Optimal Box-in-a-Box-in-a-Boxing As inspired by this closely related problem, suppose I have $n$ cuboid boxes, all with arbitrary (possibly random) finite dimensions.
For any two boxes, $B_1$ with dimensions $w_1,h_1,d_1$, and $B_2$ with dimensions $w_2,h_2,d_2$, we suppose that $B_1$ can fit inside $B_2$ iff $w_1 \leq w_2$ and $h_1 \leq h_2$ and $d_1 \leq d_2$. (Assume the orientation of each box is fixed so that no rotations are allowed.)
We call a series of boxes packed one inside another (inside another...) a "group". Our objective is to pack our set of $n$ boxes into the fewest groups possible.
My questions are as follows:


*

*Is this a known problem or a variant of a known problem, and if so, what is it called?

*Does there exist (with proof) an algorithm polynomial in $n$ for determining a group-minimal packing of the boxes? If not, does there exist a proof (assuming $P \neq NP$) that no such algorithm is possible?

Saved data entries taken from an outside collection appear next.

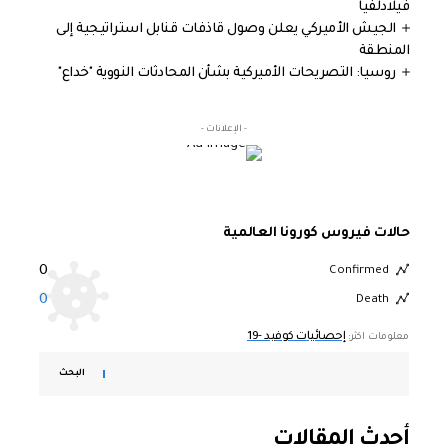
فيلادلفيا
الجيش الأميركي يعلن وصول قاذفات قنابل استراتيجية إلى
المنطقة
روسيا: التصريحات الأميركية بشأن المحادثات النووية "خداع"
- الإعلانات -
حالات فيروس كورونا العالمية
0
Confirmed
0
Death
إحصائيات كوفيد -19
معلومات اكثر:
البحث
أحدث المقالات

It is worth noting that the original problem is based on "book stacking" in two dimensions rather than three, hence if the answer depends on the number of dimensions $\geq 2$, I'd appreciate a heads-up.
Many thanks.
 A: This can be done in polynomial time for any dimension.

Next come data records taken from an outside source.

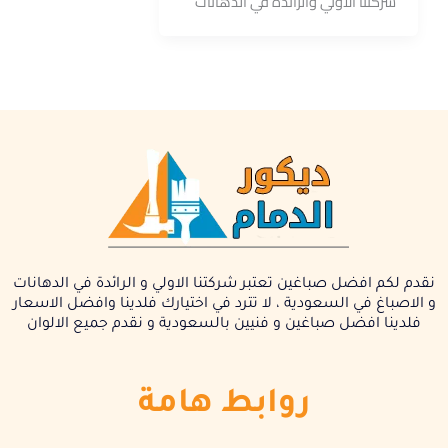
شركتنا الاولي والرائدة في الدهانات
نقدم لكم افضل صباغين تعتبر شركتنا الاولي و الرائدة في الدهانات
و الاصباغ في السعودية ، لا تترد في اختيارك فلدينا وافضل الاسعار
فلدينا افضل صباغين و فنيين بالسعودية و نقدم جميع الالوان
روابط هامة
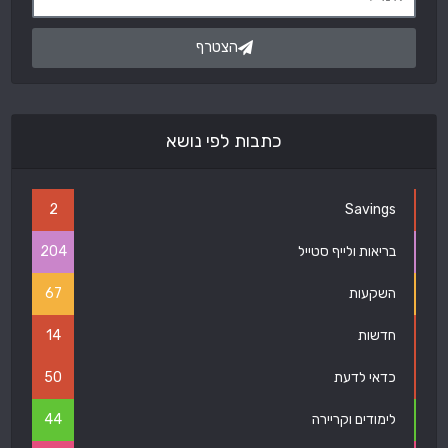
הצטרף
כתבות לפי נושא
2
Savings
בריאות ולייף סטייל
204
השקעות
67
חדשות
14
כדאי לדעת
50
לימודים וקריירה
44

Assume WLOG the boxes are distinct. Form a graph from the "fits inside" relation. This is a directed acyclic graph. Each group is a path in this graph, and we want to partition the vertices into as few paths as possible. This is exactly the problem of minimum path cover in directed acyclic graph. The Wikipedia page gives a reduction to Maximum Matching, which is polynomial time.
A small technicality is that a path cover might have paths reuse vertices and so fail to be a partition, but that's easy to fix by deleting repeated vertices from all but one path thanks to the fact that the graph represents a transitive relation.
A: As it turns out, several enterprising gentlemen discussing the original problem found a provably optimal $\mathcal{O}\left( n^2\right)$ algorithm, which can be generalized to the $p$-dimensional case, $p \geq 3$ via Dilworth's theorem. Hence this resolves question 2.
The question about whether this box-grouping problem or others similar to it have a formal name is still open.